Budget 2020-21: A story of more pains than gains
Federal Minister of Industries and Production Hammad Azhar presents federal budget 2020-21 in National Assembly.–File photo
Prime Minister Imran Khan was of the view that when the people will find out that their rulers are honest and are not spending taxpayers‘ money on their luxuries and protocol they will trust the government and pay more taxes. Imran Khan had also promised that he would double the tax collection but unfortunately, it is not happening. Instead, the growth in revenue collection witnesses a historic nosedive.
During the first financial year of the last PPP government 2008-09, the revenue collected grew from the previous year‘s Rs847.2 billion to Rs1,161.2 billion. It went further up to Rs1,328.6 billion during 2009-10 and touched Rs1,558 billion in 2010-2011. The FBR collected Rs1,883 billion during 2011-12 and Rs1,946 during 2012-13, which was the last fiscal year of the PPP government.
On the other hand, the PML-N government collected Rs2,255 billion in 2013-14; Rs2,590 billion 2014-15; Rs3,112 billion during 2015-16; Rs3,367.9 billion during 2016-2017 and Rs3,842 billion during 2017-18.
According to Year Book 2018 of the FBR, the overall FBR revenue collection during the last five years had increased from Rs2,255 billion in FY 2013-14 to Rs3,842.1 billion in FY 2017-18. Five years‘ average growth has been 14.6 percent.
Thus the 14.6 percent growth in revenue collection during the last PMLN government has now come down to merely 2.5 percent. This has happened despite the PTI government‘s claim that during their rule there is no corruption and no wastage of public money.

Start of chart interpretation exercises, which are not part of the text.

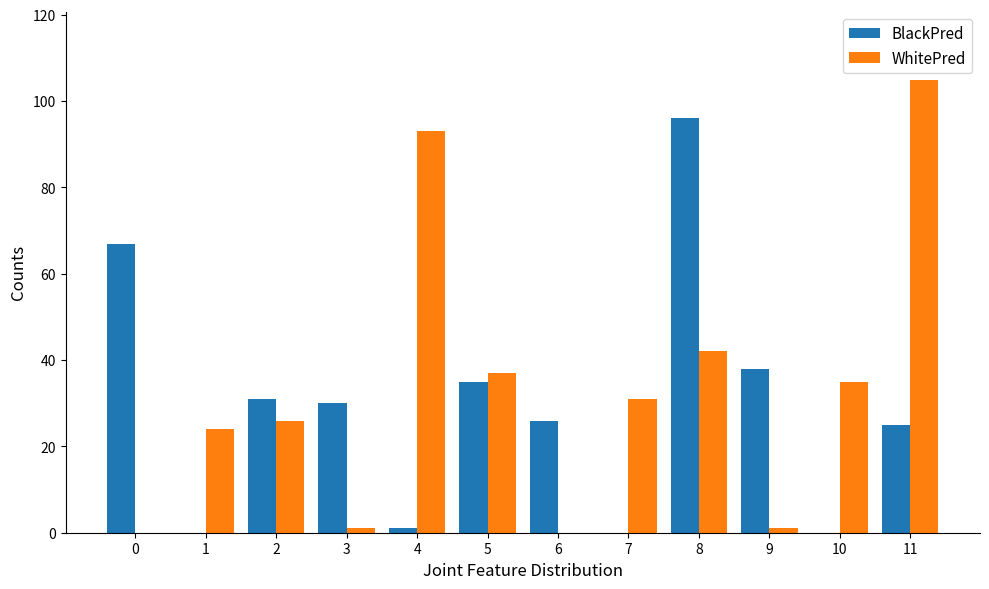

The WhitePred series shows 42 at 8. True or false?

True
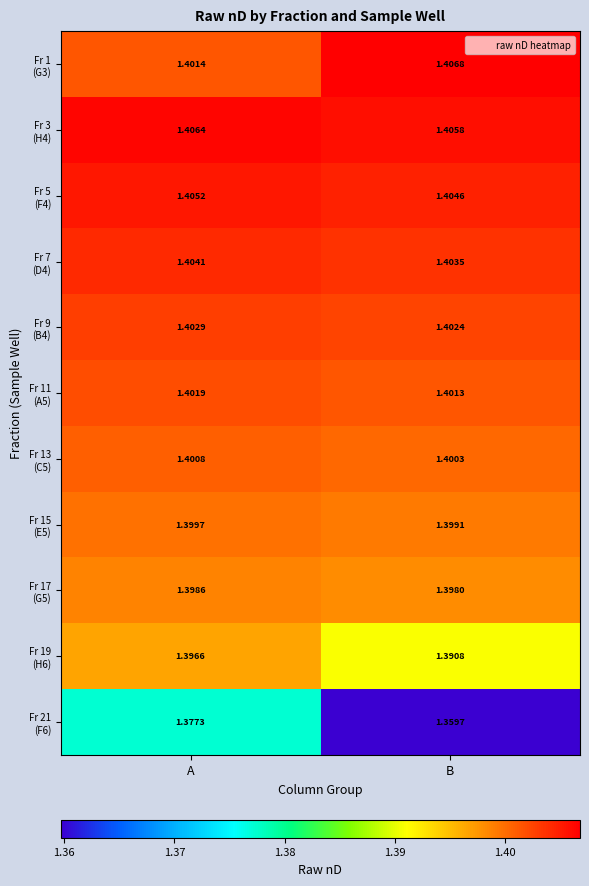

At which category is the sum across all series the highest?

A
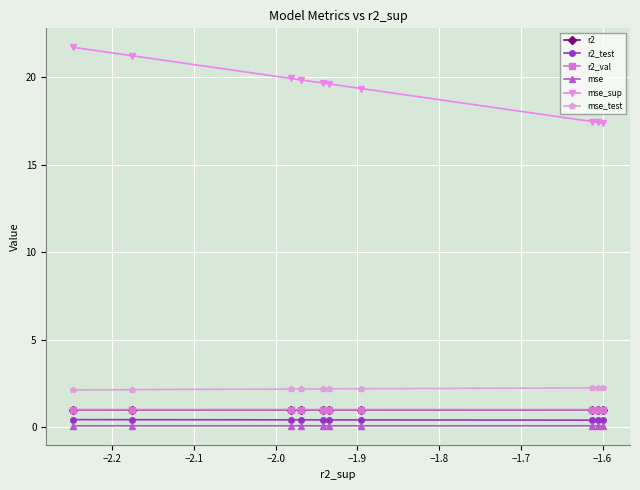

What is the average value of the r2 series?

1.0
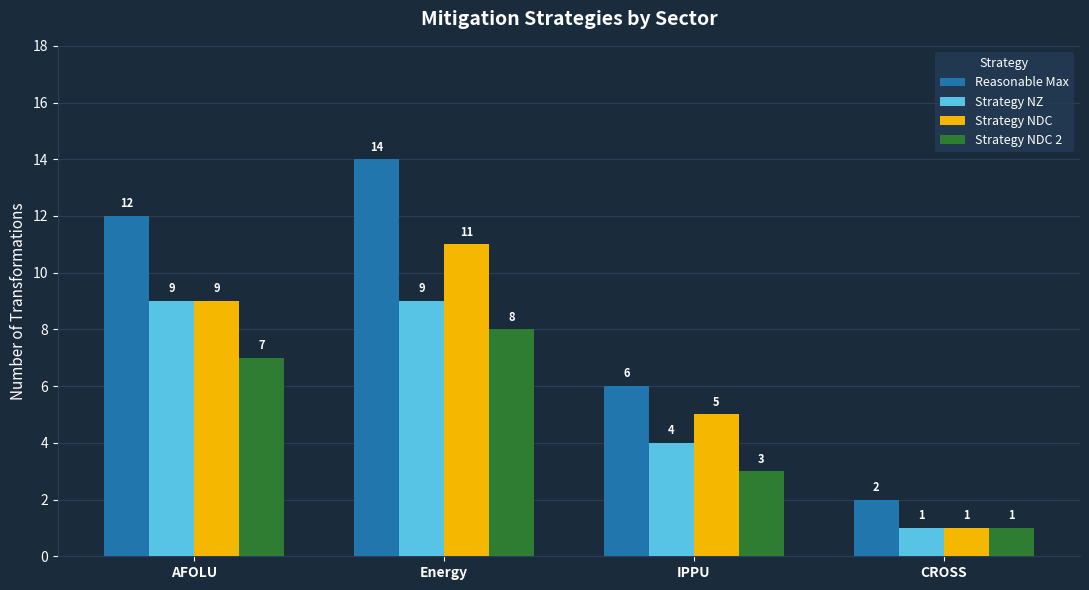

What is the greatest value displayed?

14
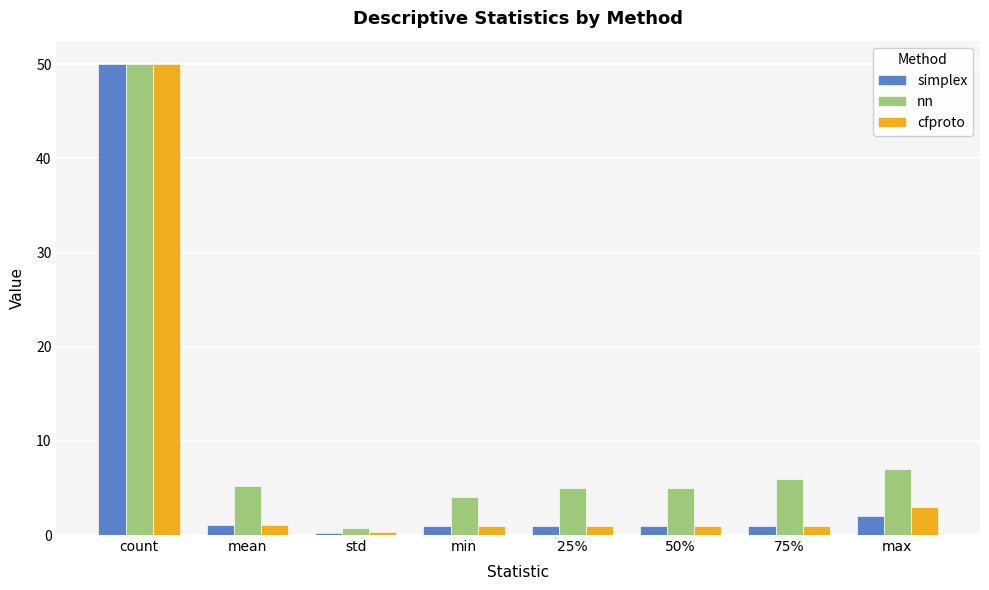

At which label is nn closest to 25?

max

The PTI government has also declared that there will be a shortfall of Rs 3195 billion, which is estimated to be 7% of GDP. This shortfall is estimated after taking into account the revenue collection of Rs 4963 billion this year.
It may be recalled that Pakistan achieved the highest GDP in FY 2018 of Rs 34,600 billion (USD 314.6 billion). Therefore, the revenue collection achieved during the period was ever highest at Rs 3,842 billion, with a growth rate of 5.82%.

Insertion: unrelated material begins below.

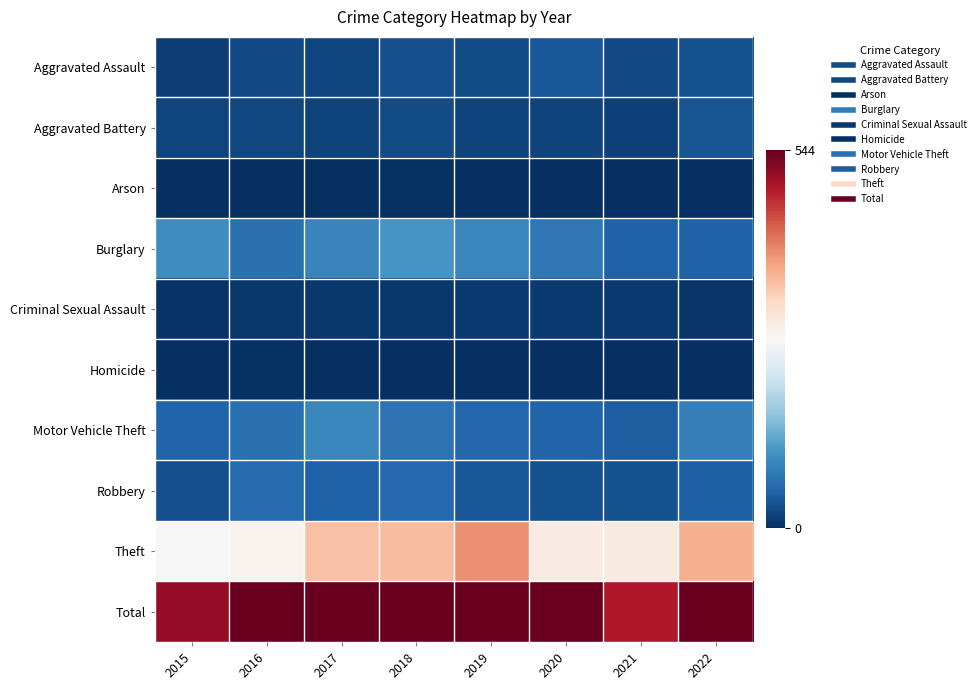

Which label corresponds to the smallest value in the chart?

2020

Foretelling the size of the economy, projected on the basis of 7% shortfall, the GDP for the FY 2020-21 is estimated to be Rs 45,600 billion. The budget reflects total expenditure of Rs 7,136 billion with net federal revenue of Rs 3,942 billion, hence creating a deficit of Rs 3,195 billion.
It is pertinent to highlight that the PSDP fund has been slashed to Rs 650 billion. For the upcoming fiscal year, the government has approved a low-economic growth plan, suggesting that the country will not be out of economic wounds in the next fiscal year too. The budget does not immediately address the issues such as economic slowdown, growing unemployment rate and even the high budget deficit in the next year.
The government has proposed Rs4,963 billion tax collection target for the FBR which is 27% higher than an anticipated and four-time downwardly revised collection of Rs3,908 billion. The Rs3,900 billion collection will be equal to 9.4% of the GDP.
The real challenge will be the implementation of the budget, as its success hinges upon the FBR’s ability to achieve a challenging Rs4.963 trillion tax collection target, which is 27% higher than the estimated collection in the outgoing fiscal year. The government intends that Rs3,195 billion deficit hole will be filled by taking Rs810 billion net foreign loans, Rs2,400 billion domestic loans and Rs242 billion provincial cash surplus.
One has to bear in mind that during the last two years the government had already inflicted a hole of about 25% in the economy. The above narration makes the equation simpler to understand, with few simple questions:
1. Will the targeted GDP of Rs 45,600 billion be achieved?
2. What will be the Corona Virus impact?
3. The budget sets a daunting task for FBR to collect Rs4,963 billion revenue. Will FBR be able to ensure collection under such economic slowdown?
4. Will the deficit remain 7% of GDP, as the expenditure is already allocated?
5. How the Exogenous and Endogenous environment will impact the economy? (The ‘exogenous’ economic disruption caused by the pandemic – upended supply chains, halted global transportation and logistics links, interrupted flow of goods, people, investment and capital); — The ‘endogenous’ economic disruption caused in response to the pandemic via lockdowns and other suppression measures (closed factories, businesses and markets).
Budget 2020-21, the Government has tried to appease all stakeholders and announced a Rs7.1 trillion budget in a bid to revive the stalled International Monetary Fund (IMF) programme, which the experts termed unrealistic and full of internal contradictions.